Não me canso de lembrar, aqui na vila da bola, no bairro de futebolistas, a nossa Vila Madalena teve três campos de futebol e inúmeros times, tais como o raçudo Leão do Morro, Sete de Setembro, 1º de Maio, Estrela de Pinheiros, União Operário, Serra Negra, 22 de Abril, Brasil de Pinheiros, o Vasquinho e mais alguns que não chegaram a se formar. Resistiram até o final da década de 1960, quando foram aos poucos extintos.
O mundo girava mais lento, assim como nossa bola de pano. Tento lembrar deste mundo já remoto, onde não havia tantos controles remotos ou nenhum, muito menos Internet ou celulares. As mães hoje telefonam para os filhos entrarem ou para jantar, antes era tudo no grito, mais interessante, sei lá, os nomes dos meninos trançavam as ruas de lado a lado em ecos de: “Vem jantar! Hora do banho!

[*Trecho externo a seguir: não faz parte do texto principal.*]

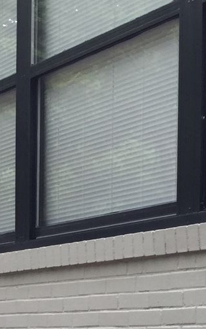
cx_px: -91
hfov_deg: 10.4
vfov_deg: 16.6
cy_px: 354
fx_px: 1096
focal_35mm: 122
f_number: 2.4
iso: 25
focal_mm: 3.3
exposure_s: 1/60
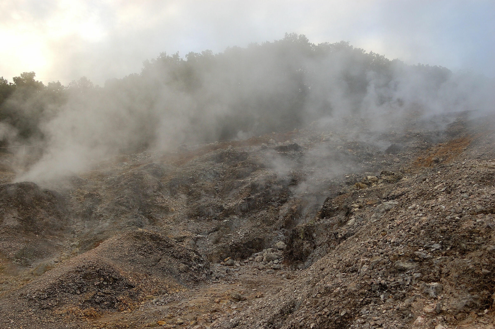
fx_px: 371
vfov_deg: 47.9
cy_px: 164
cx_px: 248
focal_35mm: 27
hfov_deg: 67.4
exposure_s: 1/80
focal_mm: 18
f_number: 6.3
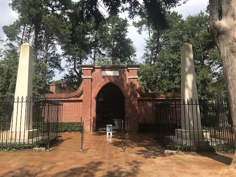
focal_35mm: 28
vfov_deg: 49.7
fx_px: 191
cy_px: 88
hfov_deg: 63.4
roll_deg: +1.0
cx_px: 118
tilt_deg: +8.1
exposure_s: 1/1429
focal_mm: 3.99
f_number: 1.8
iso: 20
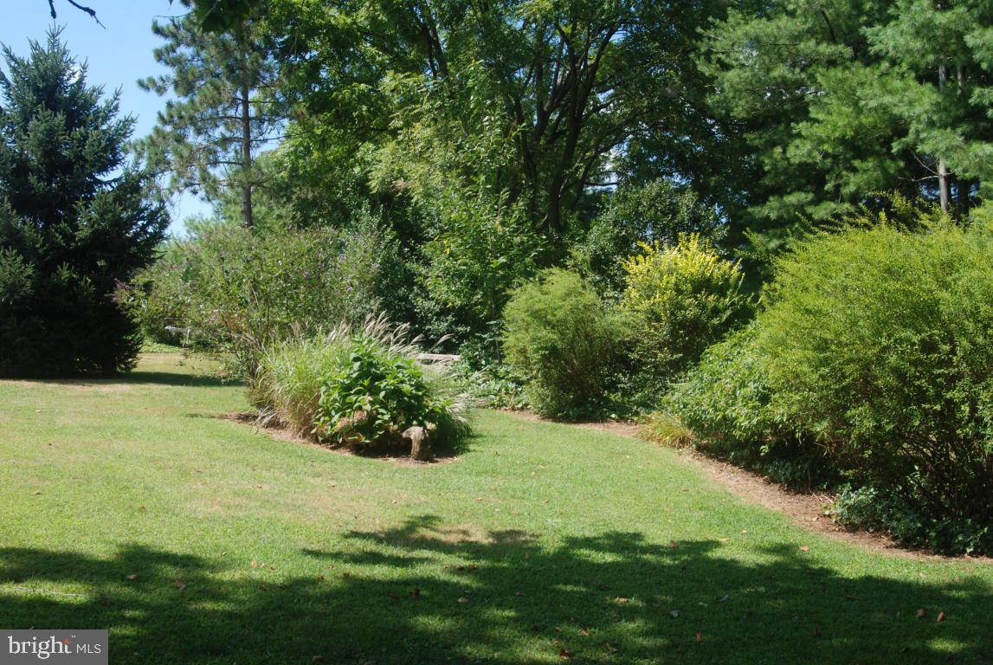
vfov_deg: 32.0
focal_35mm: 42
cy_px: 332
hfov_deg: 46.3
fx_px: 1160
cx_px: 496
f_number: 5.6
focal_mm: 28
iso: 100
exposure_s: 1/125
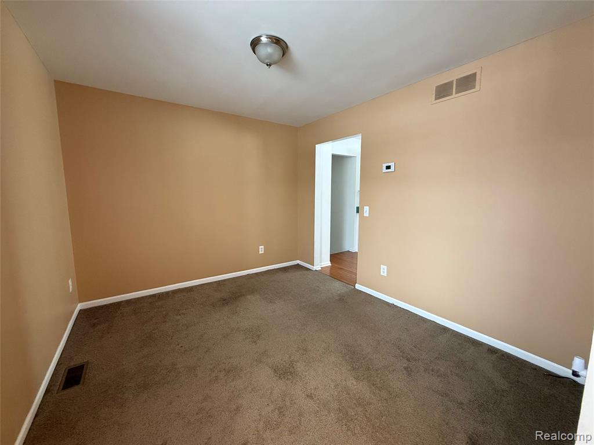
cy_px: 222
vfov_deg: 85.7
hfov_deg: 102.1
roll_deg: -0.2
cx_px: 297
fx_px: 240
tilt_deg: -6.8
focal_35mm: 14
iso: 250
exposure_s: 1/60
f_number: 2.2
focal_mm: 2.22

Seu pai chegou!”… Depois as mães cuidavam de nossos hematomas com “Violeta Gengiana”, um bálsamo para os seus pequenos guerreiros da rua e uma colher de sopa de Biotônico Fontoura, assistir na TV em branco e preto o seriado do Bat Masterson ou girar o seletor de canais para ver a luta livre do temível Phantomas. Achávamos meio veado o magrelo Ronnie Von jogando aquela franjinha de lado segurando com fervor o microfone. Depois ir para debaixo dos cobertores Paraíba e sonhar que os peitos de Cláudia Cardinalle eram os nossos travesseiros.
O ciúme da bola de pano não tardou a chegar. Sim, o ciúme murcha, enruga e achata. Assim ficou nossa bola quando chegou a “bola de capotão”. Couro marrom, maior e pulava mais. Tínhamos que passar sebo nas costuras e no couro para não rachar. No grupo escolar havia a bola de salão, pequena e dura. Recheada com crina de cavalo. Só podia dar bicuda nessa bola, peito de pé nem pensar.
Mundo gira e a bola rola. Lembro sempre aquela bola de pano. Os sonhos que fez sonhar, os gols que não fez, a história que contou sob nossos pés, as vidraças que quebrou, as rotações que deu girando em torno de si e ao redor do sol através dos tempos, pois, apesar de tudo, se move e assim como tudo, passa.